Papa Francis'e yakın bir merkezci ve reformcu olarak kabul edilen 69 yaşındaki Prevost, papa seçilme konusunda önde gelen bir isim olarak görülmüyordu. Çoğunluğun oyunu alarak seçilen yeni papanın Francis'in ilerici düşünceleriyle ilgili tavrı merak edildi. Bilindiği üzere Papa Francis, kilisenin LGBTQ+ toplumuna daha hoşgörülü davranması yönünde bir dizi açıklama yapmıştı.
Francis, birçok LGBTQ+ Katolik, önde gelen savunucularla sık sık bir araya gelmişti. Papa Francis, LGBTQ+ insanların suçlulaştırılmasını "yanlış" olarak tanımlamadan önce eşcinsel olmanın "suç olmadığını" söylemişti.
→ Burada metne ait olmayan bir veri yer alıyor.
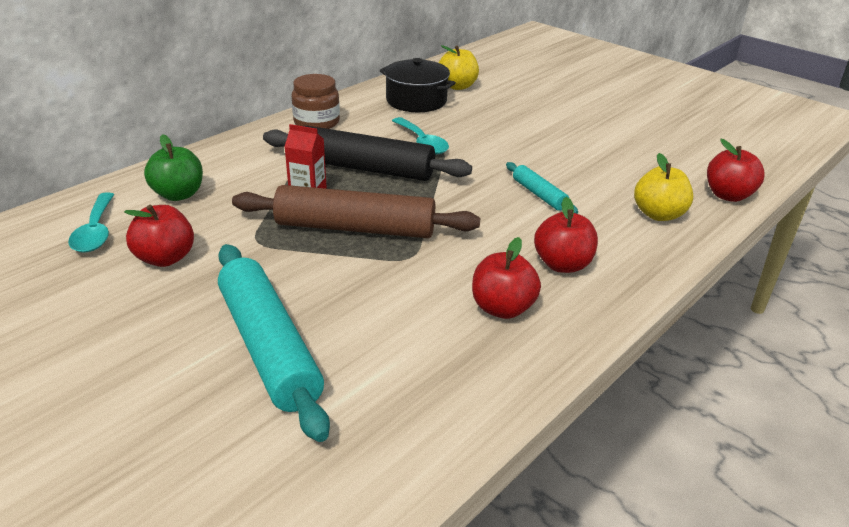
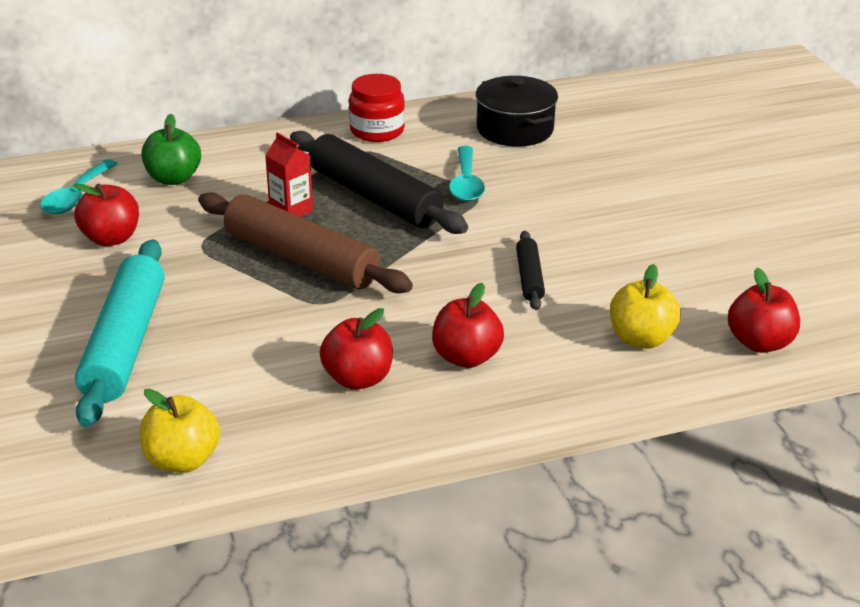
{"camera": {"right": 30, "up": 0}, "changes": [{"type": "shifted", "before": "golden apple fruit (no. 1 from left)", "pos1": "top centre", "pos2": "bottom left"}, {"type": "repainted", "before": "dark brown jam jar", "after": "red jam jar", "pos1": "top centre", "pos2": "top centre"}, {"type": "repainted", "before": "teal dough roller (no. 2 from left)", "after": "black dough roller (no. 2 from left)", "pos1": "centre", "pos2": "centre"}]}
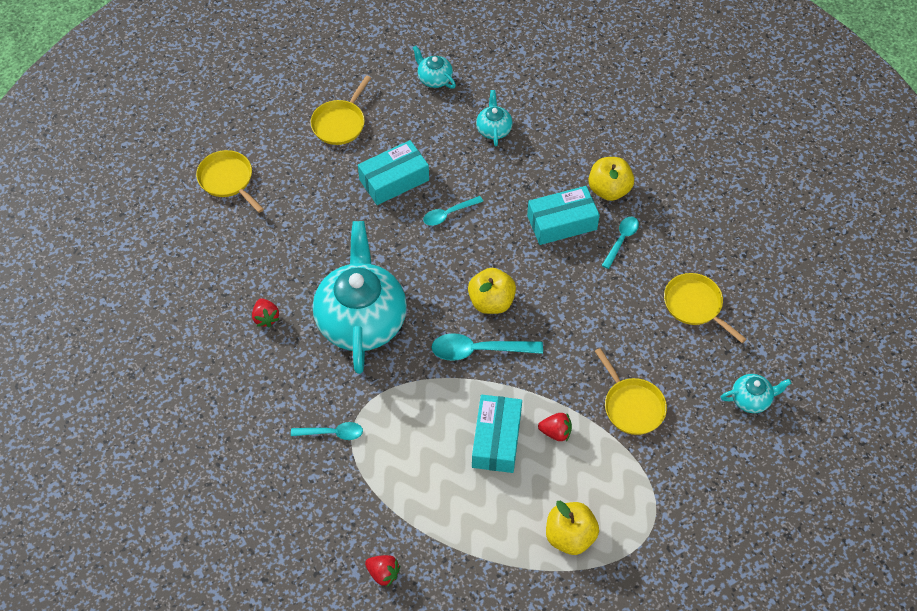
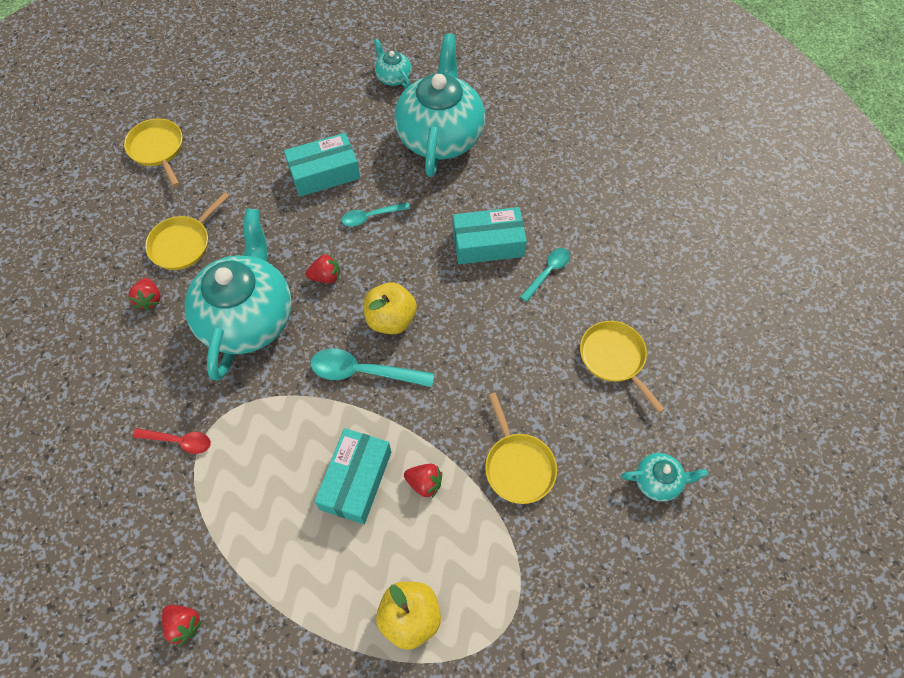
{"camera": {"right": 10, "up": 5}, "changes": [{"type": "repainted", "before": "teal teaspoon (no. 1 from left)", "after": "red teaspoon", "pos1": "bottom centre", "pos2": "middle left"}, {"type": "shifted", "before": "golden pan (no. 2 from left)", "pos1": "top centre", "pos2": "middle left"}, {"type": "new", "after": "red strawberry (no. 3 from left)", "pos2": "centre"}, {"type": "scaled", "before": "teal china teapot (no. 3 from left)", "pos1": "top centre", "pos2": "top centre", "scale": 2.32}, {"type": "gone", "before": "golden apple fruit (no. 3 from left)", "pos1": "top centre"}]}
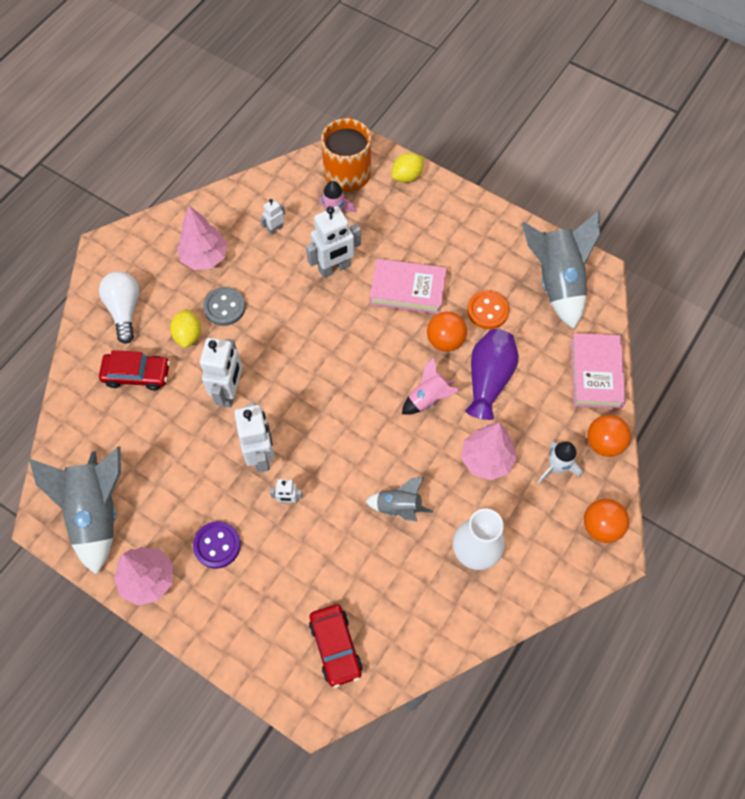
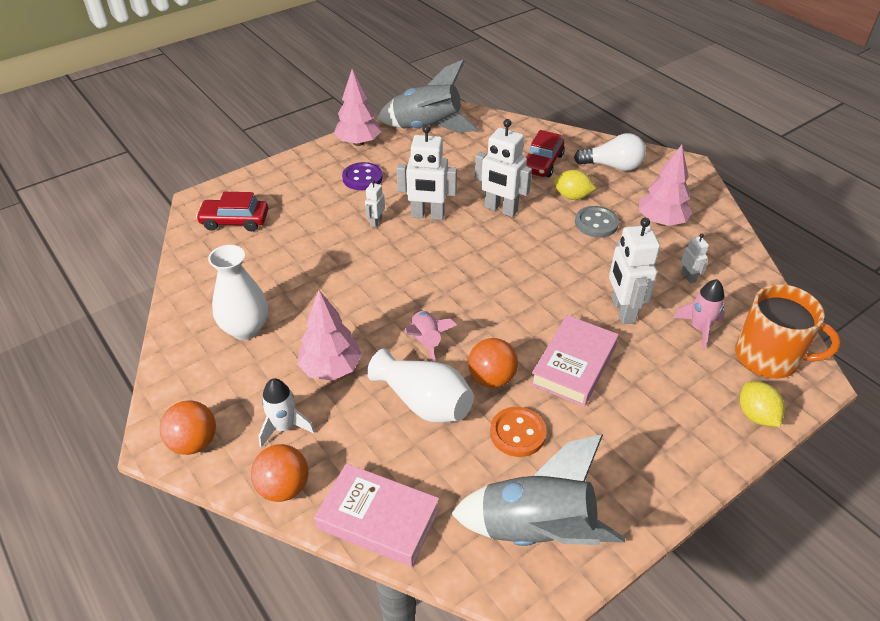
{"camera": {"right": 110, "up": -20}, "changes": [{"type": "repainted", "before": "royal purple flower vase", "after": "white flower vase (no. 2 from left)", "pos1": "centre", "pos2": "centre"}, {"type": "gone", "before": "ash-grey spaceship (no. 2 from left)", "pos1": "centre"}]}
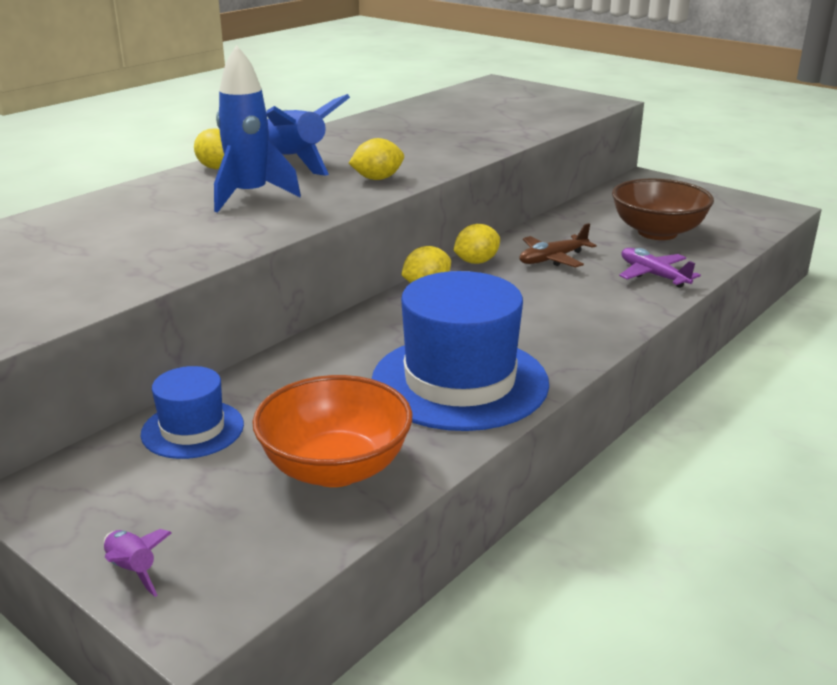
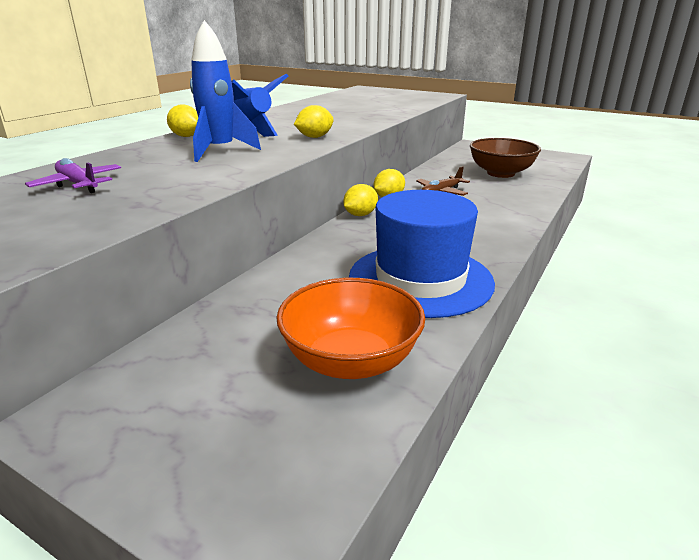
{"camera": {"right": -10, "up": 0}, "changes": [{"type": "shifted", "before": "royal purple plane", "pos1": "middle right", "pos2": "top left"}, {"type": "gone", "before": "royal purple spaceship", "pos1": "bottom left"}, {"type": "gone", "before": "royal blue hat (no. 1 from left)", "pos1": "middle left"}]}
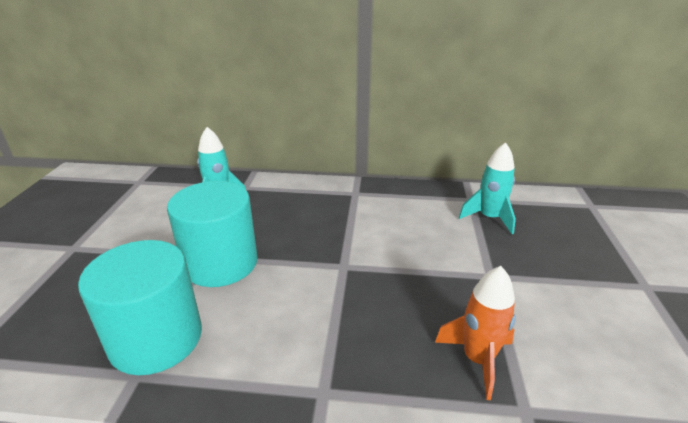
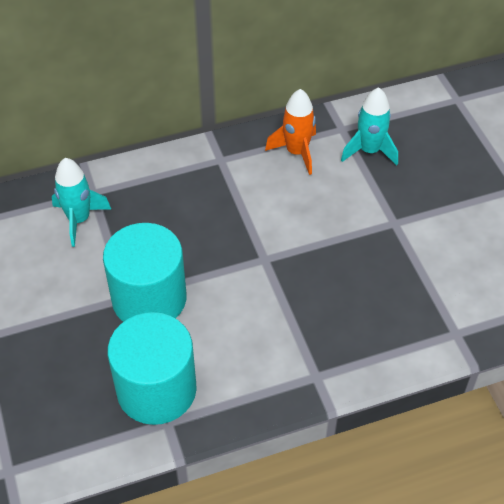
{"camera": {"right": -25, "up": 20}, "changes": [{"type": "shifted", "before": "bright orange spaceship", "pos1": "bottom right", "pos2": "top centre"}]}
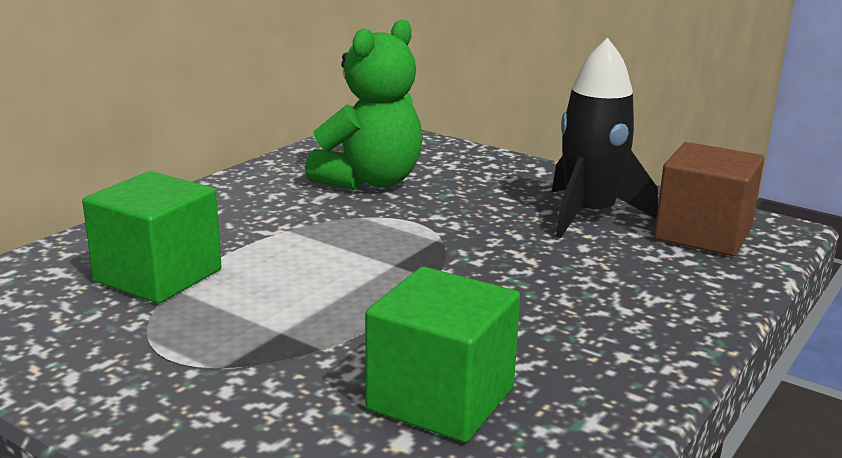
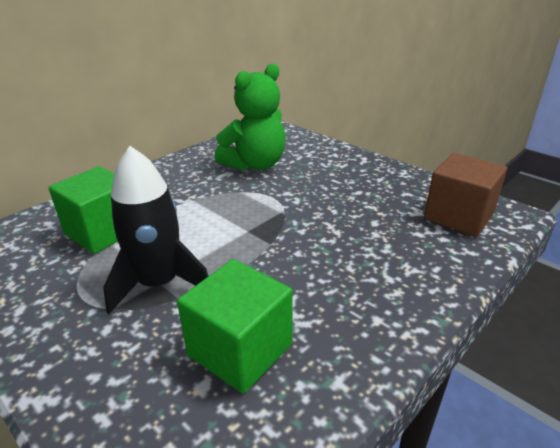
{"camera": {"right": 10, "up": 10}, "changes": [{"type": "shifted", "before": "black spaceship", "pos1": "top right", "pos2": "middle left"}]}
Uganda'nın Eşcinsellik Karşıtı Yasası'nı kınamış ve "ayrımcılık bir günahtır ve LGBTQ+ topluluklarına yönelik şiddet kabul edilemez" demişti.
Robert Prevost Peru'da bir piskopos olarak görev yaptığı dönemde okullarda cinsiyet hakkında eğitim verilmesine yönelik bir hükümet planına karşı çıkmış. Yerel haber medyasına verdiği bir demeçte, "Cinsiyet ideolojisinin teşviki kafa karıştırıcıdır çünkü var olmayan cinsiyetler yaratmayı amaçlamaktadır." ifadelerini kullanmış.
The New York Times'ın bildirdiğine göre, 2012'de piskoposlara hitaben yaptığı bir konuşmada Prevost, Batılı haber medyasının ve popüler kültürün "müjdeyle çelişen inanç ve uygulamalara sempati" beslediğinden yakınmış. "Eşcinsel yaşam tarzı" ve "eşcinsel partnerlerden ve evlat edindikleri çocuklardan oluşan alternatif aileler"den bahsetmiş.
Bu açıklamaları selefi Papa Francis'in LGBTQ+ topluluğuna yönelik daha kapsayıcı yaklaşımıyla çelişiyor. Papa, 2023 yılında eşcinselliği suç sayan yasaları "adaletsiz" olarak eleştirerek, Tanrı'nın tüm çocuklarını olduğu gibi sevdiğini söylemiş ve yasaları destekleyen Katolik piskoposları LGBTQ+ insanları kiliseye kabul etmeye çağırmıştı.